Similarly, tort reform in Texas has made the state appealing to Ball, at Vision Financial Services, because it lowers his overhead. "In Texas it's a lot harder for people to file frivolous lawsuits against you and use the process to extort money," he said. "That translates to lower insurance costs. For entrepreneurial businesses, that's important."

The cost of complying with existing laws is lower than in his previous home in California, he notes. Here, he doesn't have to be licensed as a mortgage originator, something required in California. "Texas is one of the states that view this as a business transaction," he explains. "That transaction does not need to be licensed to protect either party." That keeps his compliance costs down.

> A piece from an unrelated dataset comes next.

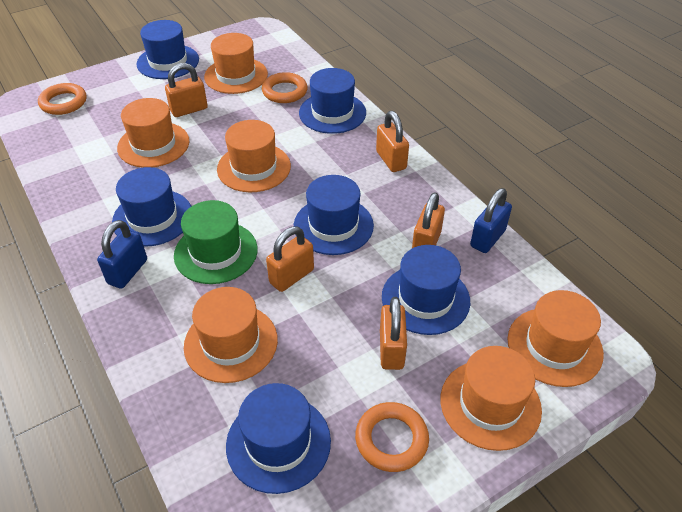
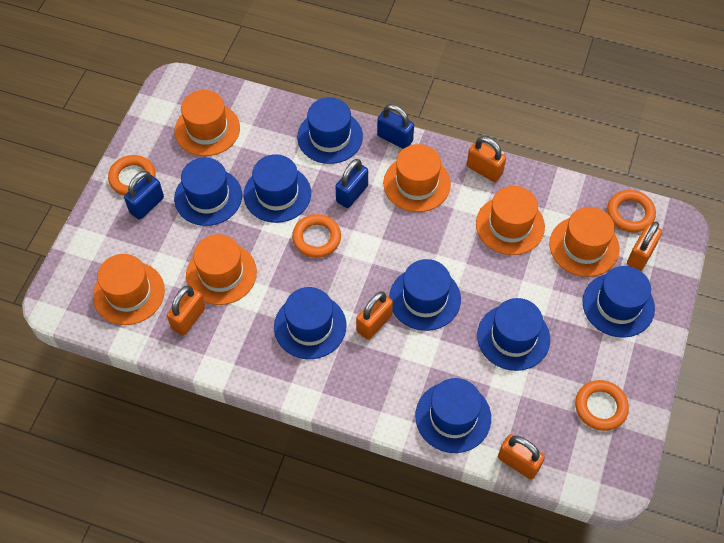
blue hat: 6 -> 8
blue padlock: 2 -> 3
green hat: 1 -> 0
orange ring: 3 -> 4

Utah is currently seeing tremendous job growth in middle-skilled jobs, at almost 11 times the national average. Above, storefronts in Park City.
Panoramic Images | Kevin Winter
Utah is currently seeing tremendous job growth in middle-skilled jobs, at almost 11 times the national average. Above, storefronts in Park City.

5. Less red tape. In the U.S. Chamber of Commerce annual Enterprising States Study, which measures states' economic performance, Utah was the only state to place in the Top 10 in all six categories considered important. They range from economic performance to entrepreneurship. A recent report by the chamber found that it is seeing job growth as a result of its efforts. For instance, it saw nearly 21 percent growth in middle-skilled jobs, almost 11 times the national average.

One reason Utah's entrepreneurial climate is thriving, noted Swart, is the ease of business formation. "They've moved so much of their process online that you can literally do a company formation and get all the information you need in 10 minutes," he said. "That really is an indication of the extent to which the state is willing to make it easy for entrepreneurs." For instance, its One Stop Business Registration allows owners to set up a single account to manage all of its business registrations with six different agencies, such as the Utah State Tax Commission.

6. The right infrastructure. Every state's future is about millennials, noted Sherman, and compared to older generations, they don't like to own cars. "They want to know they can get around not only in their work life but their personal life, with good, strong public transportation and infrastructure—and not too much traffic," said Sherman. High-speed Internet access, which enables a thriving digital economy, is also a part of the equation to attracting up-and-coming talent.

"It will be hard to attract young people to an area that lacks these things," he said.

For example, four states now have cities offering early access to Google Fiber's 1-gigabit Internet service to small businesses: Texas (in Austin), Utah (in Provo), Missouri and Kansas (in Kansas City).With Google Fiber up to 100 times speedier than traditional broadband, it will be easier for entrepreneurs to experiment with new technologies that rely on fast Internet service.